### [WHAT TO PRODUCE]
Although the data holds pictures, return only the lines from the one containing "Ochrona twarzy i oczu" to the end, exactly, and without them.

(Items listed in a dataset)

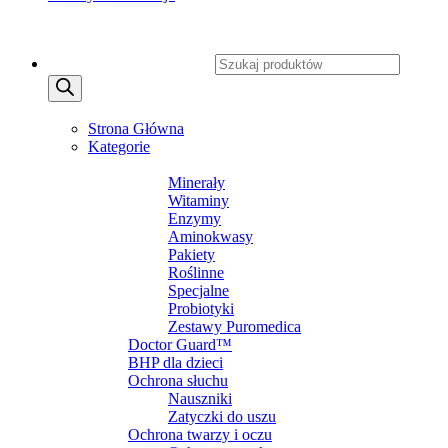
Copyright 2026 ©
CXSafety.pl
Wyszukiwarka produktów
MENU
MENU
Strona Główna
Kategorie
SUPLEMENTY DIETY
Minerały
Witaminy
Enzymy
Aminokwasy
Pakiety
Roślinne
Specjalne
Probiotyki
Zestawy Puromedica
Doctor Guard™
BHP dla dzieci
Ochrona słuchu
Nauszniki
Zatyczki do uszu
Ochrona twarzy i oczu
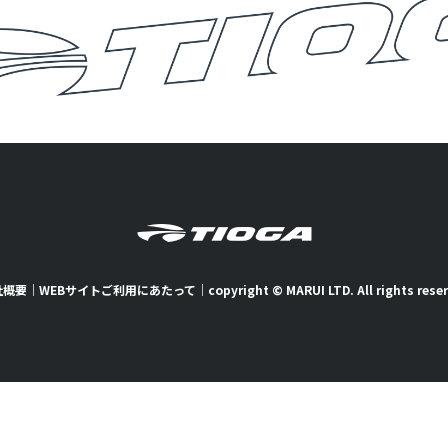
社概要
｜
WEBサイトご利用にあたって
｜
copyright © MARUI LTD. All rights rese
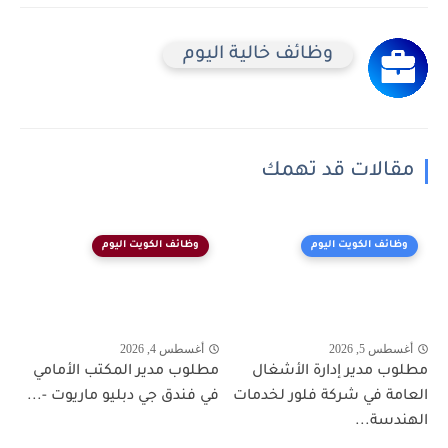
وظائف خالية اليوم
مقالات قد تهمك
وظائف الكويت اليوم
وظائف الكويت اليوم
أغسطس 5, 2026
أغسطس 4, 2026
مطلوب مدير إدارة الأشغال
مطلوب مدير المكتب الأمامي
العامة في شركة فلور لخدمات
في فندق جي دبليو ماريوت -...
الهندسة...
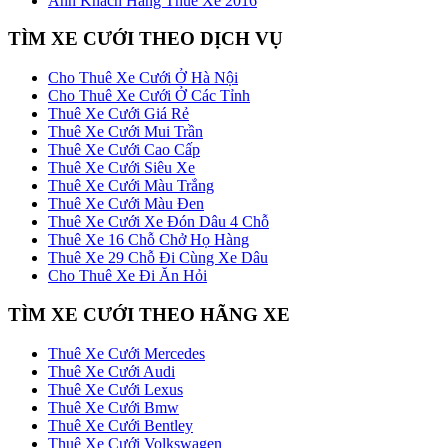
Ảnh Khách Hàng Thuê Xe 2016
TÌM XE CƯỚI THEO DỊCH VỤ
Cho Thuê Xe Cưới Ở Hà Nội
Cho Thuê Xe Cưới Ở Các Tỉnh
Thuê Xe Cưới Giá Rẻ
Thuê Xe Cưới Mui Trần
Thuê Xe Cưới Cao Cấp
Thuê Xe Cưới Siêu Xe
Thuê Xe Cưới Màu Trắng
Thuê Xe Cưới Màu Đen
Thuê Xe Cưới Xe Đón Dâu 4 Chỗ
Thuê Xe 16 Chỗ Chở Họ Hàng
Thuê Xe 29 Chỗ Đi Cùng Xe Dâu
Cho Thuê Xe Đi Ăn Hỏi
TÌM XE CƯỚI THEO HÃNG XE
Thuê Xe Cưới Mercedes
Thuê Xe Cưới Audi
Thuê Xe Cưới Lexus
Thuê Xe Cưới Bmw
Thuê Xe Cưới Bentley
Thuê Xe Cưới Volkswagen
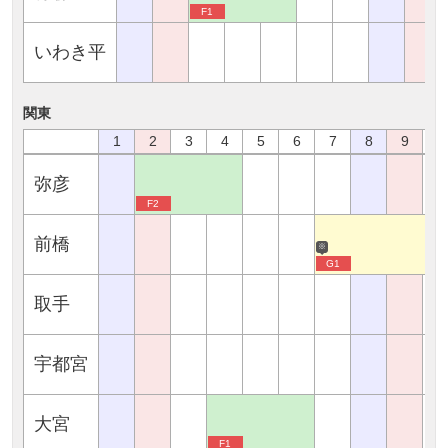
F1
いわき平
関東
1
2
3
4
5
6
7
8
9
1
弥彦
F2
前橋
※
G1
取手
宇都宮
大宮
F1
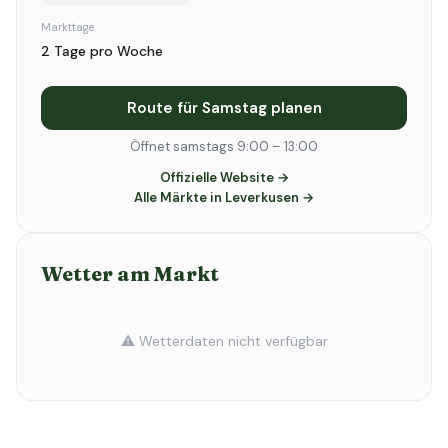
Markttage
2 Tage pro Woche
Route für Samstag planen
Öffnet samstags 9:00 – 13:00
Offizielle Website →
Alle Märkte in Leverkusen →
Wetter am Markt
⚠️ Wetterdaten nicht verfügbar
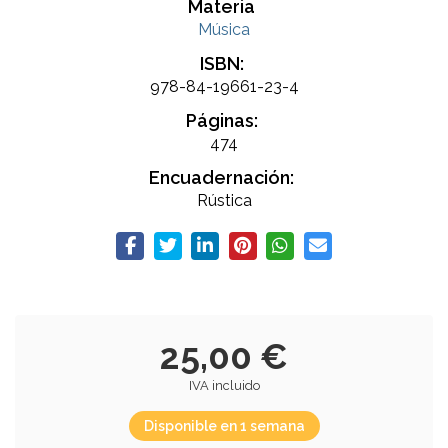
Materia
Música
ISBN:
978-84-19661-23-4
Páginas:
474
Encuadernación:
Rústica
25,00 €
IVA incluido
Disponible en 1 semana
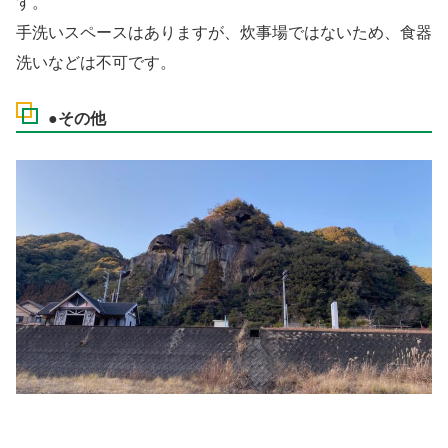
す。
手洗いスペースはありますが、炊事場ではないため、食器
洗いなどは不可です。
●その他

### [OUTPUT BELOW]
Ochrona twarzy i oczu
社概要
｜
WEBサイトご利用にあたって
｜
copyright © MARUI LTD. All rights rese
وظائف خالية اليوم
مقالات قد تهمك
وظائف الكويت اليوم
وظائف الكويت اليوم
أغسطس 5, 2026
أغسطس 4, 2026
مطلوب مدير إدارة الأشغال
مطلوب مدير المكتب الأمامي
العامة في شركة فلور لخدمات
في فندق جي دبليو ماريوت -...
الهندسة...
Ảnh Khách Hàng Thuê Xe 2016
TÌM XE CƯỚI THEO DỊCH VỤ
Cho Thuê Xe Cưới Ở Hà Nội
Cho Thuê Xe Cưới Ở Các Tỉnh
Thuê Xe Cưới Giá Rẻ
Thuê Xe Cưới Mui Trần
Thuê Xe Cưới Cao Cấp
Thuê Xe Cưới Siêu Xe
Thuê Xe Cưới Màu Trắng
Thuê Xe Cưới Màu Đen
Thuê Xe Cưới Xe Đón Dâu 4 Chỗ
Thuê Xe 16 Chỗ Chở Họ Hàng
Thuê Xe 29 Chỗ Đi Cùng Xe Dâu
Cho Thuê Xe Đi Ăn Hỏi
TÌM XE CƯỚI THEO HÃNG XE
Thuê Xe Cưới Mercedes
Thuê Xe Cưới Audi
Thuê Xe Cưới Lexus
Thuê Xe Cưới Bmw
Thuê Xe Cưới Bentley
Thuê Xe Cưới Volkswagen
F1
いわき平
関東
1
2
3
4
5
6
7
8
9
1
弥彦
F2
前橋
※
G1
取手
宇都宮
大宮
F1
Markttage
2 Tage pro Woche
Route für Samstag planen
Öffnet samstags 9:00 – 13:00
Offizielle Website →
Alle Märkte in Leverkusen →
Wetter am Markt
⚠️ Wetterdaten nicht verfügbar
Materia
Música
ISBN:
978-84-19661-23-4
Páginas:
474
Encuadernación:
Rústica
25,00 €
IVA incluido
Disponible en 1 semana
す。
手洗いスペースはありますが、炊事場ではないため、食器
洗いなどは不可です。
●その他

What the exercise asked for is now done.